In deze zaak heeft de Rechtbank Noord-Holland op 1 september 2014 uitspraak gedaan in een belastingkwestie tussen eiser, een particulier, en de inspecteur van de Belastingdienst. Eiser had zijn eigen woning verkocht aan zijn kinderen onder voorbehoud van erfpachtrecht en opstalrecht, waarbij hij de koopsom had kwijtgescholden. Eiser had ook rente betaald over een lening die hij had afgesloten voor de aankoop van de woning, evenals de erfpachtcanon aan zijn kinderen. De rechtbank moest beoordelen of de betaalde erfpachtcanon en rente aftrekbaar waren voor de inkomstenbelasting.
De rechtbank oordeelde dat de woning voor eiser als 'eigen woning' moest worden aangemerkt volgens de Wet IB 2001, en dat de betaalde erfpachtcanon volledig aftrekbaar was. De rechtbank verwierp de uitleg van de inspecteur dat de erfpachtcanon niet in aanmerking kwam voor aftrek, omdat deze niet verband hield met de verwerving of verbetering van de eigen woning.
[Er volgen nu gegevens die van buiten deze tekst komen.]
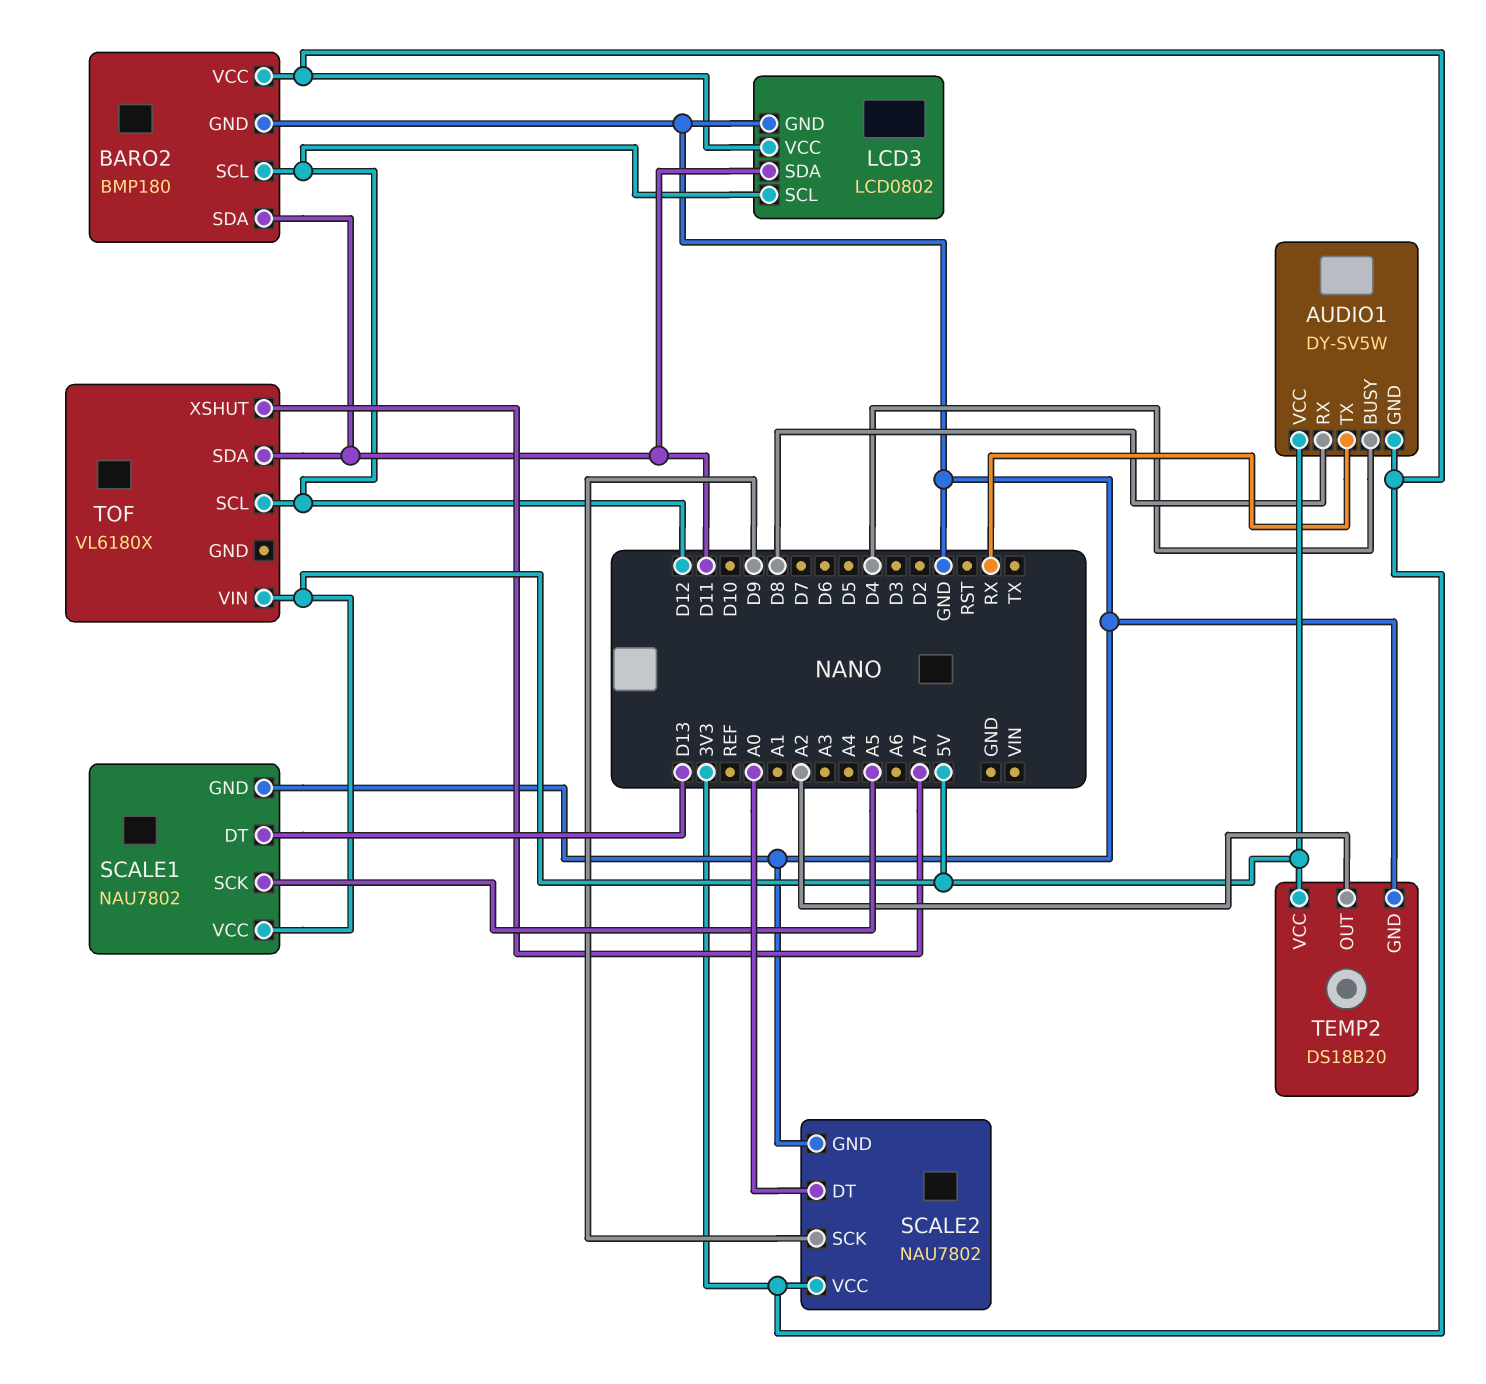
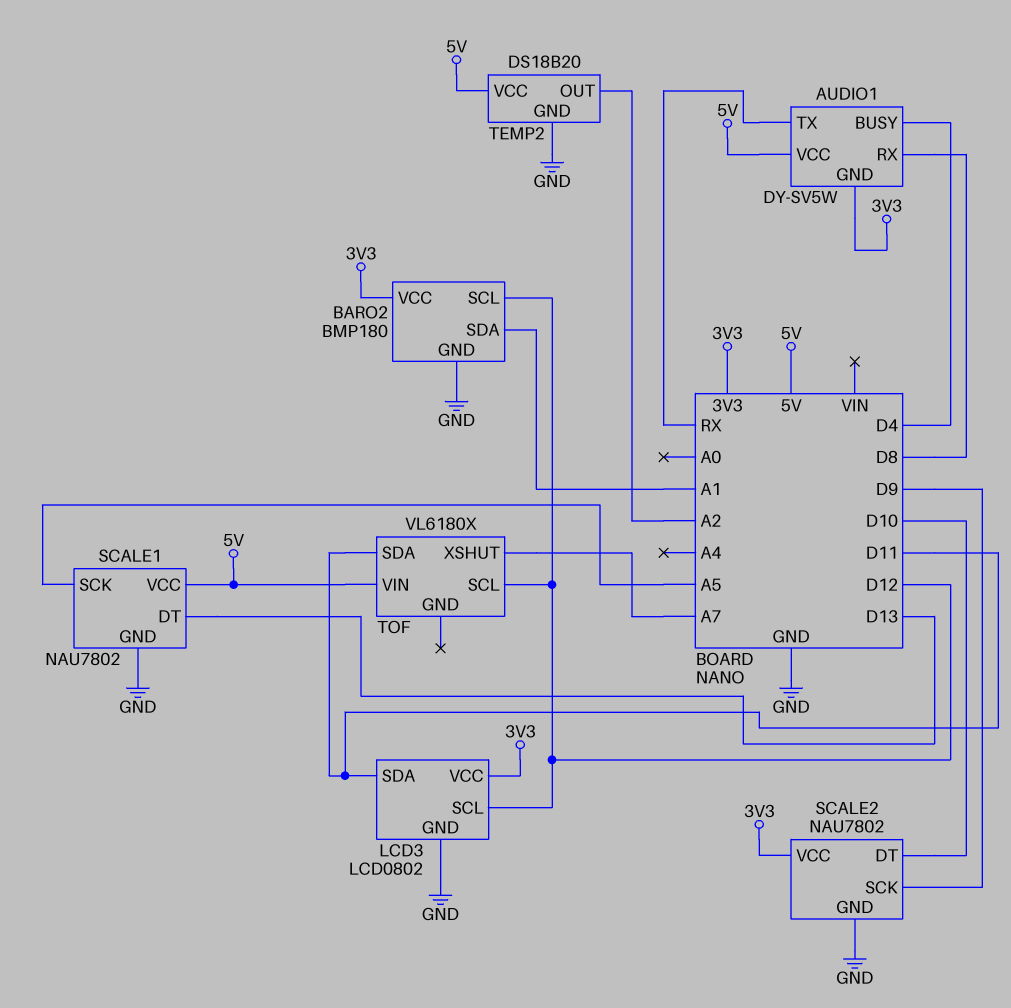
BARO2 pin SDA: D11 -> A1
SCALE2 pin DT: A0 -> D10

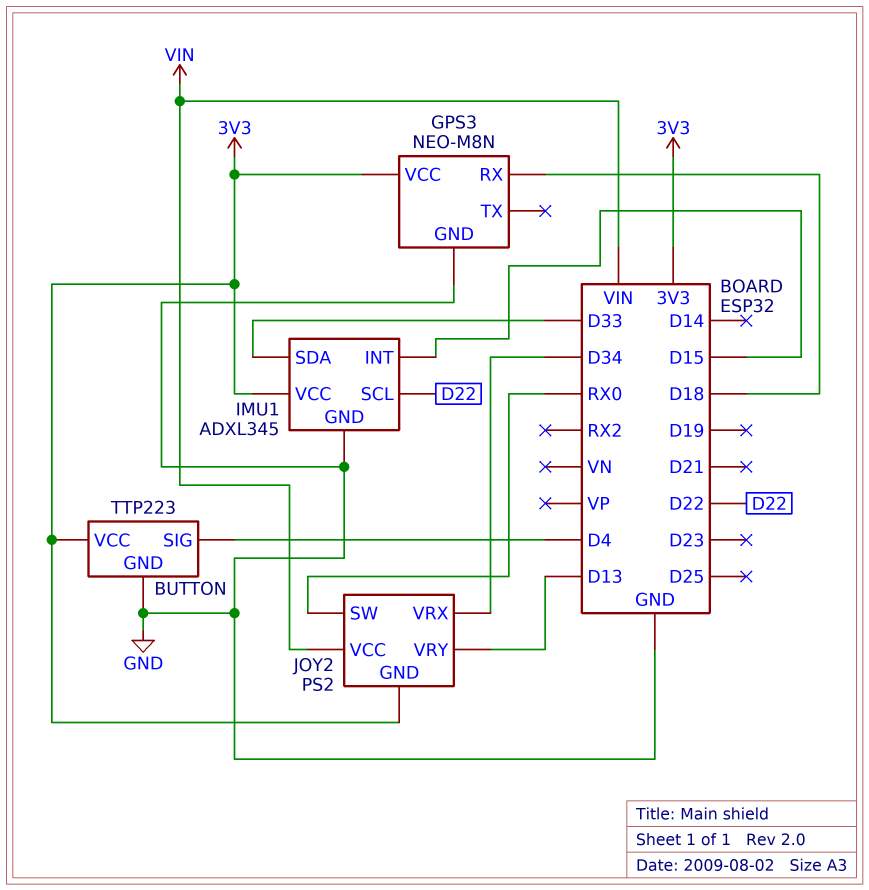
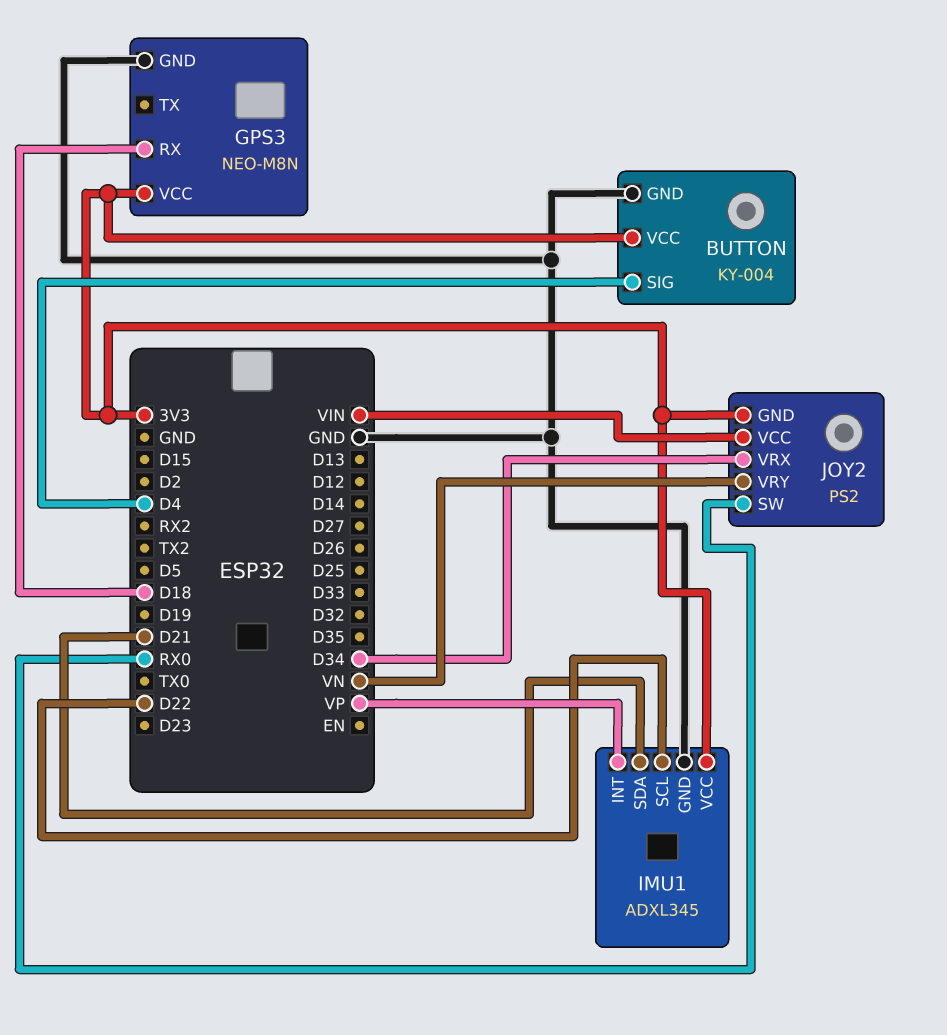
BUTTON: TTP223 -> KY-004
IMU1 pin INT: D15 -> VP
IMU1 pin SDA: D33 -> D21
JOY2 pin VRY: D13 -> VN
De rechtbank stelde vast dat de erfpachtcanon wel degelijk gerelateerd was aan de eigen woning en dat er geen wettelijke basis was voor de door de inspecteur voorgestane analoge toepassing van de wet.
Daarnaast oordeelde de rechtbank dat de door eiser betaalde rente ook volledig aftrekbaar was, aangezien de woning al sinds 1977 als eigen woning gold en er geen bewijs was dat de verwervingskosten lager waren dan de bestaande lening. De rechtbank verwierp ook het standpunt van de inspecteur dat er sprake was van fraus legis, omdat niet was aangetoond dat belastingbesparing de doorslaggevende beweegreden was voor de transacties. De rechtbank verklaarde het beroep van eiser gegrond, vernietigde de uitspraak op bezwaar en verlaagde de belastingaanslag.